Directions >> Copy the listing exactly, images excluded.

Stored data >>
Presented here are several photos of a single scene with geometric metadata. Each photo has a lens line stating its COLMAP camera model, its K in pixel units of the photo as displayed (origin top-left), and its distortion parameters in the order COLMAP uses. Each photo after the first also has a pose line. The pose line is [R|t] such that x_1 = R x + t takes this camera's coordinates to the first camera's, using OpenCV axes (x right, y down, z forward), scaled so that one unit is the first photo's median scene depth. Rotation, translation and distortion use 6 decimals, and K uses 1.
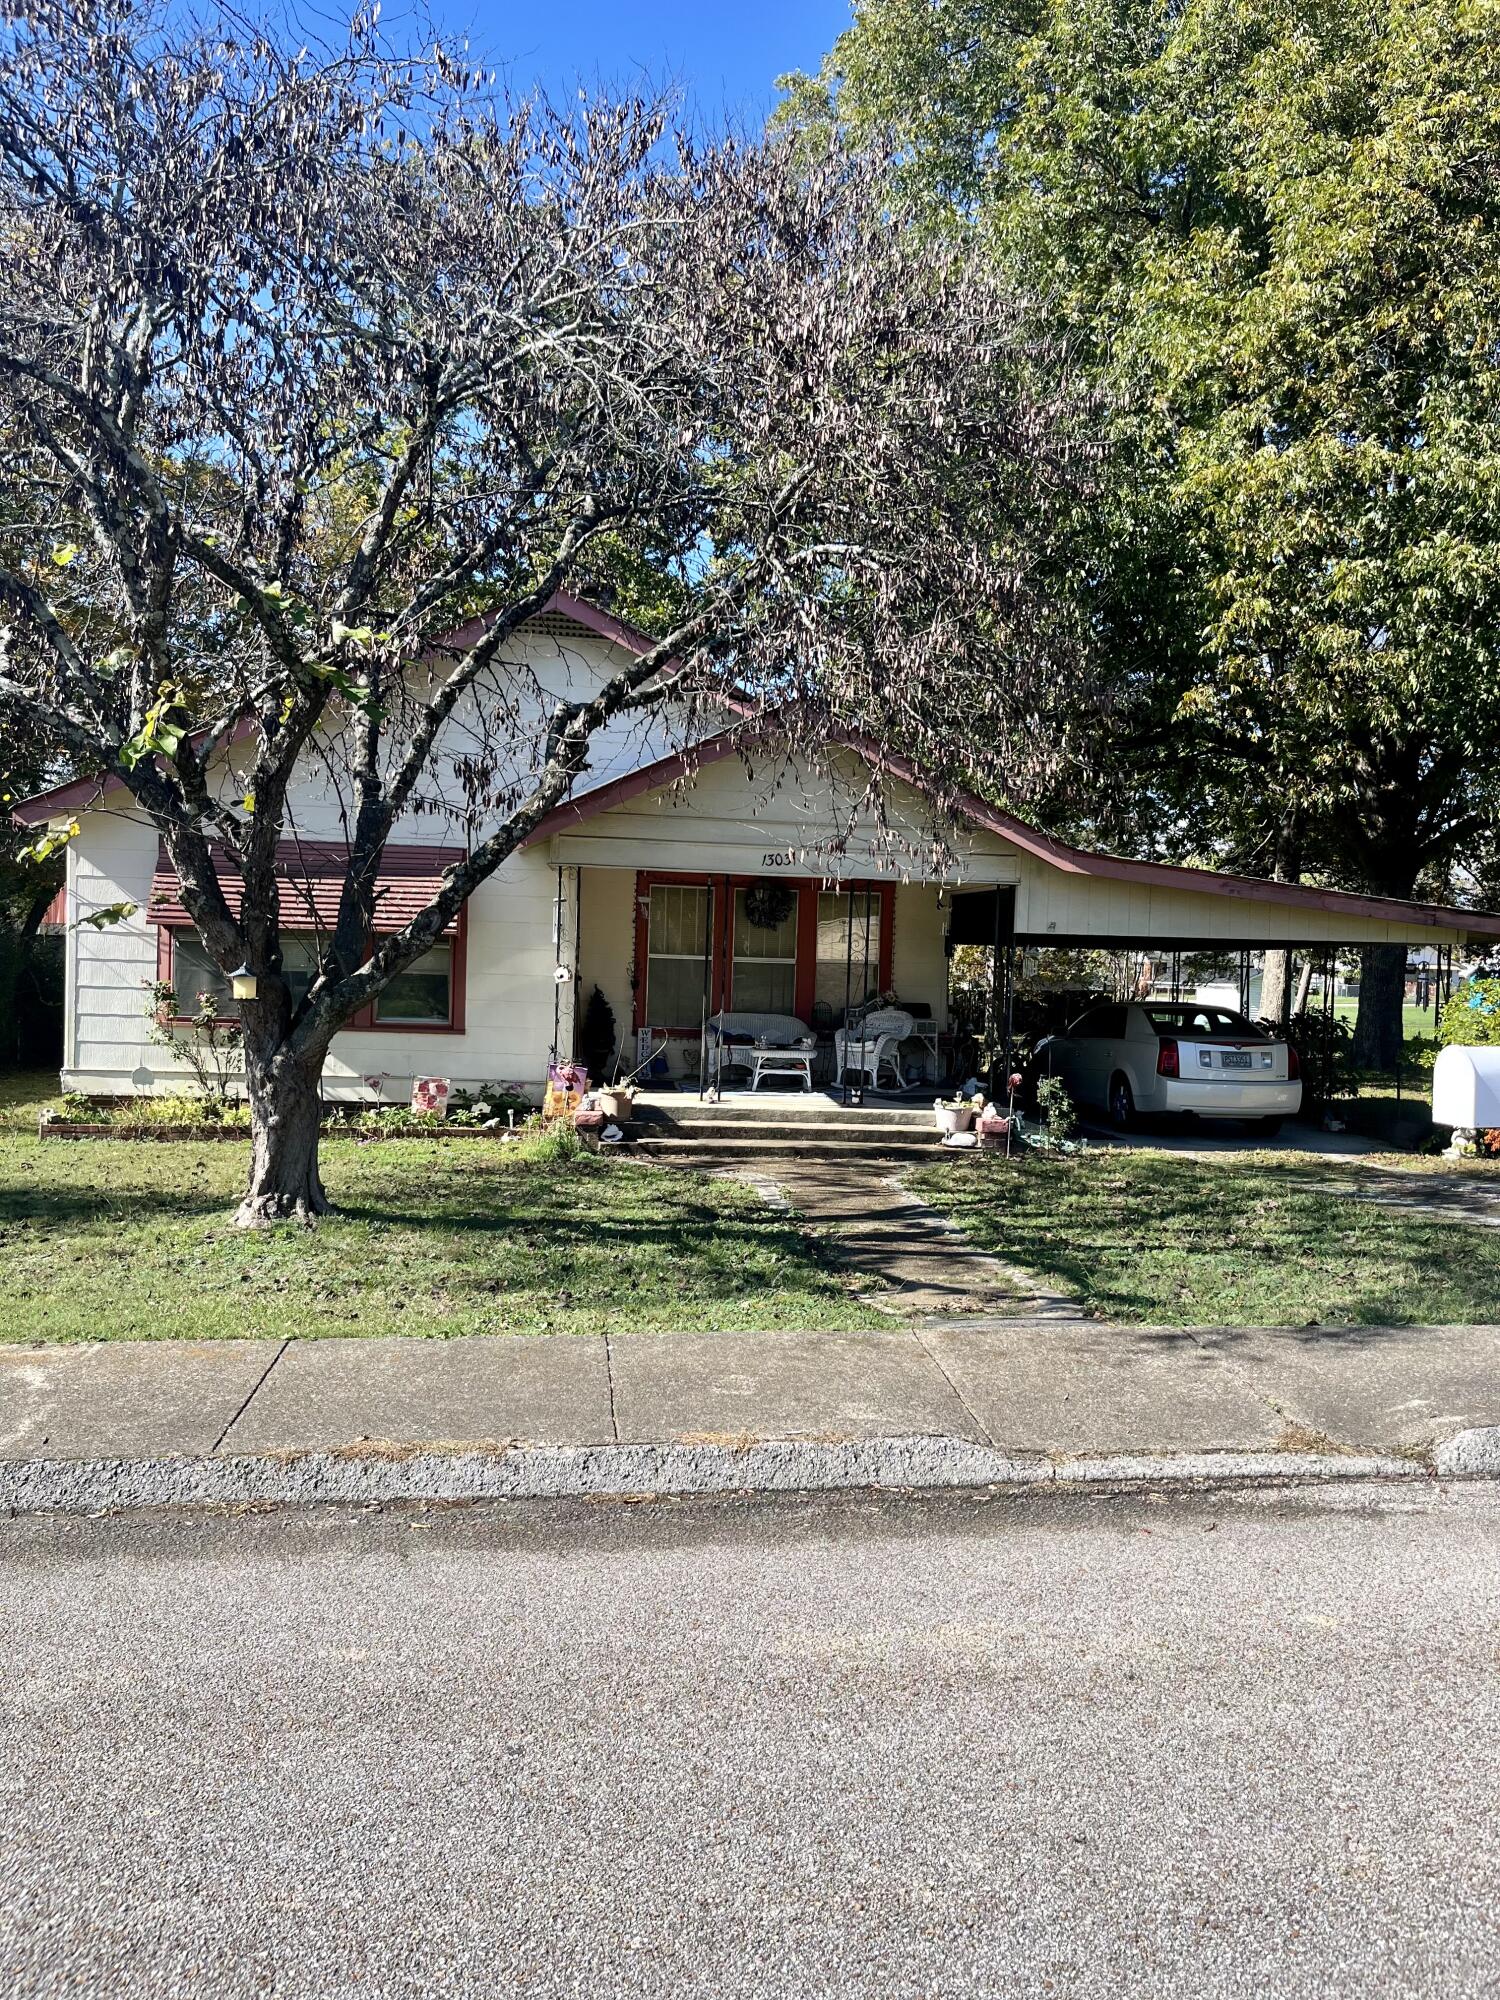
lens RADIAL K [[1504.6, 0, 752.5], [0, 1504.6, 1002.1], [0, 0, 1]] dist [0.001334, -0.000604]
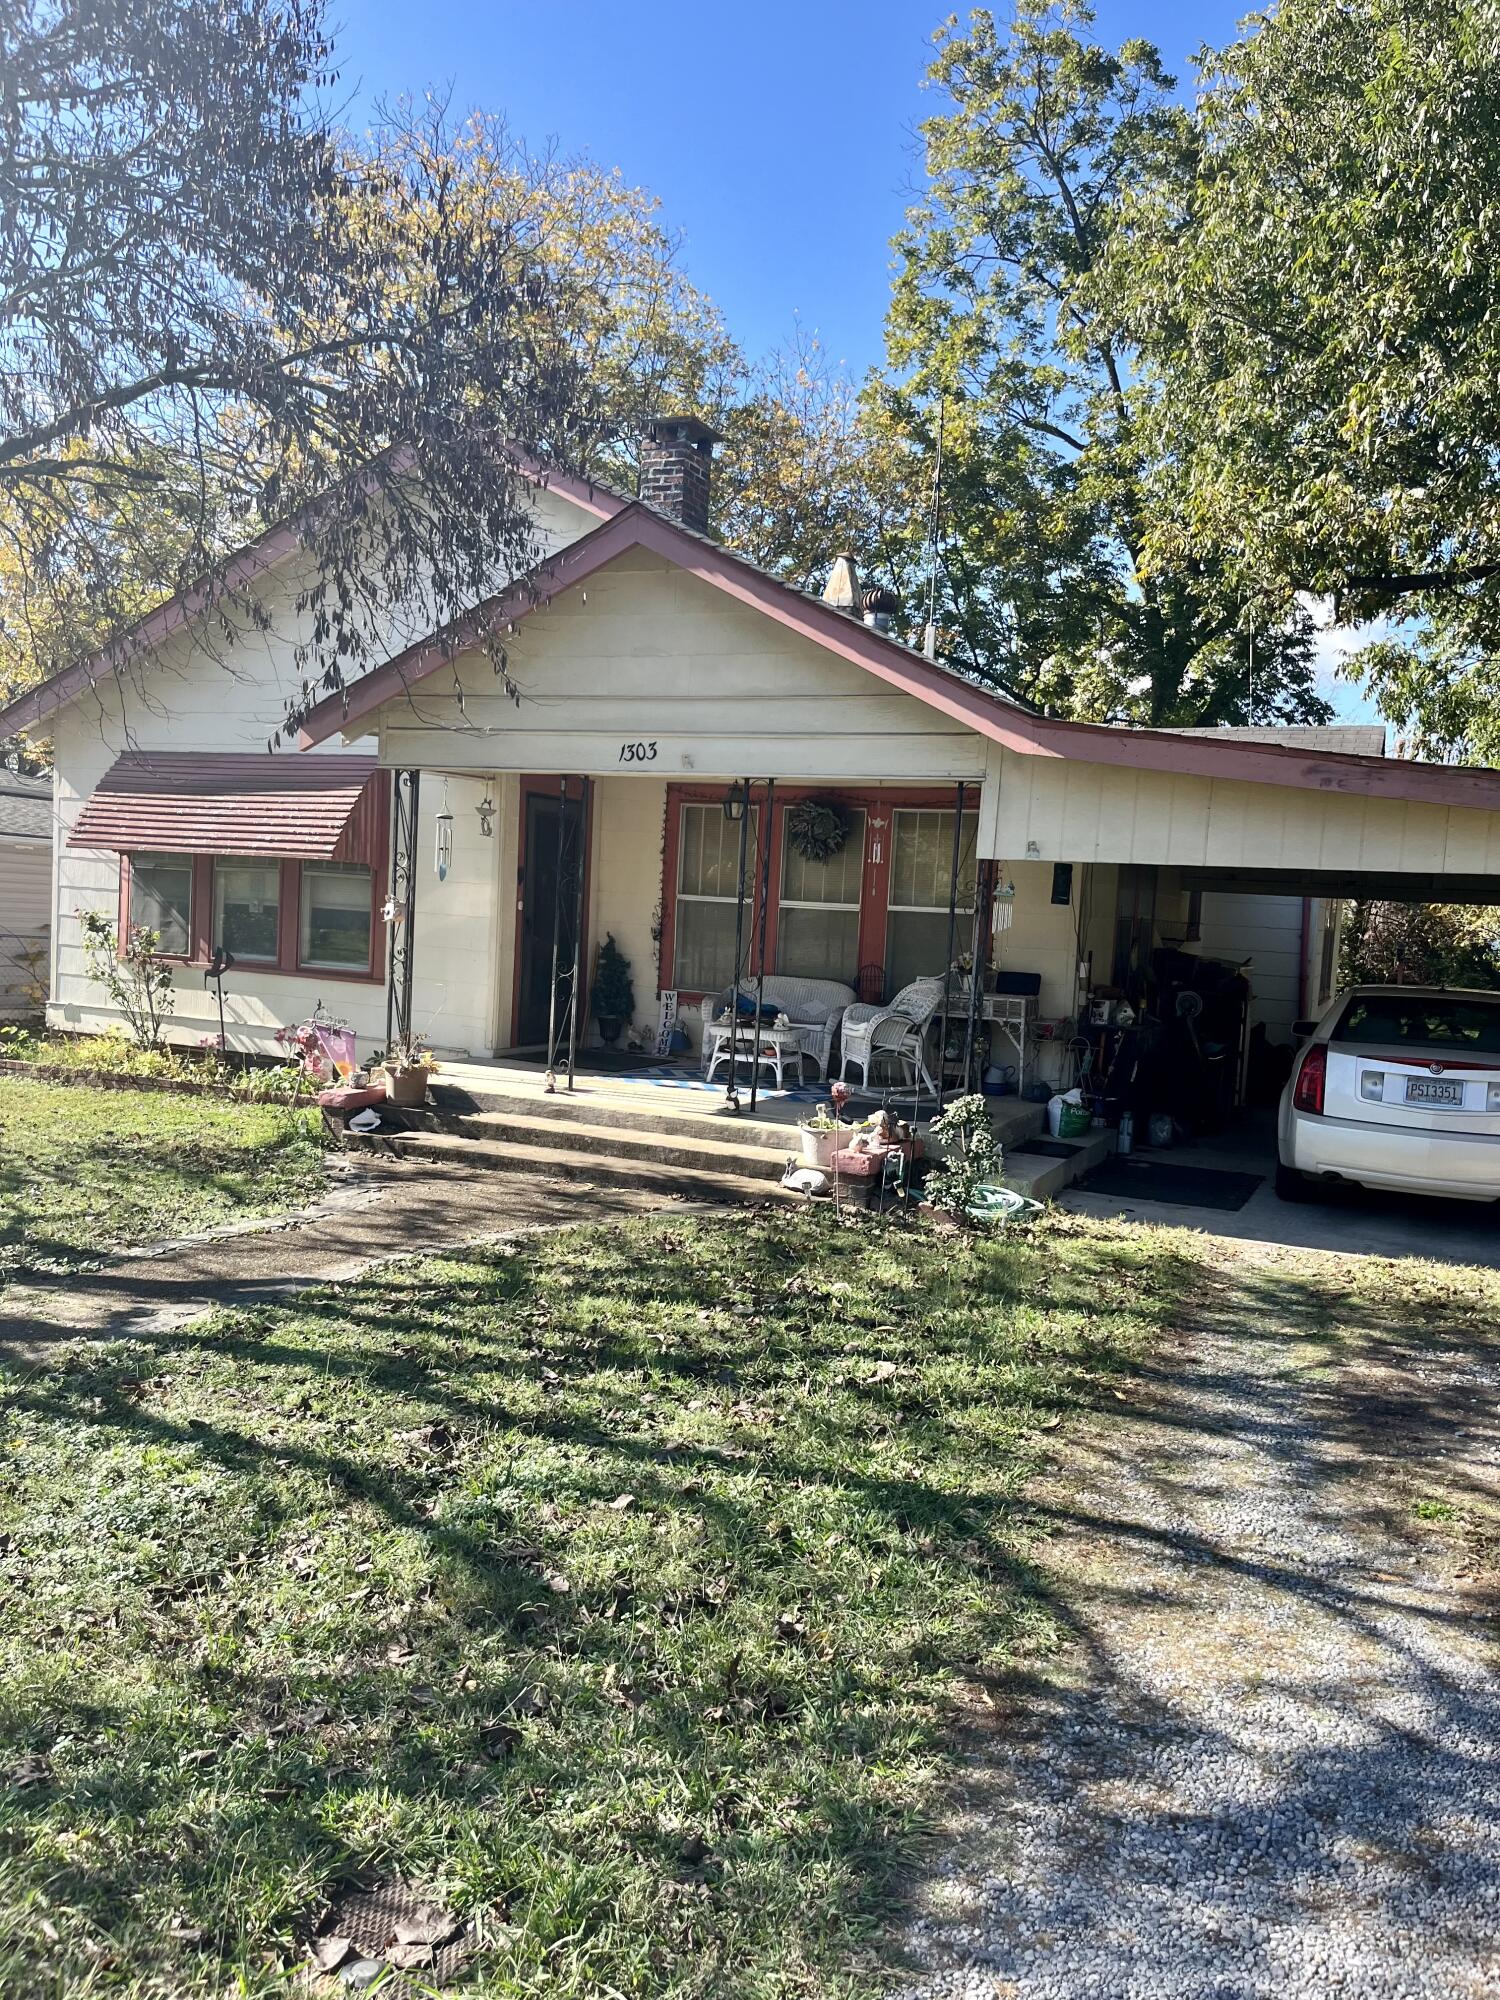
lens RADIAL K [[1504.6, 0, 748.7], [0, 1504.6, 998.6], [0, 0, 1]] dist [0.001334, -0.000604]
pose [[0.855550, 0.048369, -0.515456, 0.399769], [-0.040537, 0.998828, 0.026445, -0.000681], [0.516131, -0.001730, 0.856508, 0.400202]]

Answer for the task >>
Presented here are several photos of a single scene with geometric metadata. Each photo has a lens line stating its COLMAP camera model, its K in pixel units of the photo as displayed (origin top-left), and its distortion parameters in the order COLMAP uses. Each photo after the first also has a pose line. The pose line is [R|t] such that x_1 = R x + t takes this camera's coordinates to the first camera's, using OpenCV axes (x right, y down, z forward), scaled so that one unit is the first photo's median scene depth. Rotation, translation and distortion use 6 decimals, and K uses 1.
lens RADIAL K [[1504.6, 0, 752.5], [0, 1504.6, 1002.1], [0, 0, 1]] dist [0.001334, -0.000604]
lens RADIAL K [[1504.6, 0, 748.7], [0, 1504.6, 998.6], [0, 0, 1]] dist [0.001334, -0.000604]
pose [[0.855550, 0.048369, -0.515456, 0.399769], [-0.040537, 0.998828, 0.026445, -0.000681], [0.516131, -0.001730, 0.856508, 0.400202]]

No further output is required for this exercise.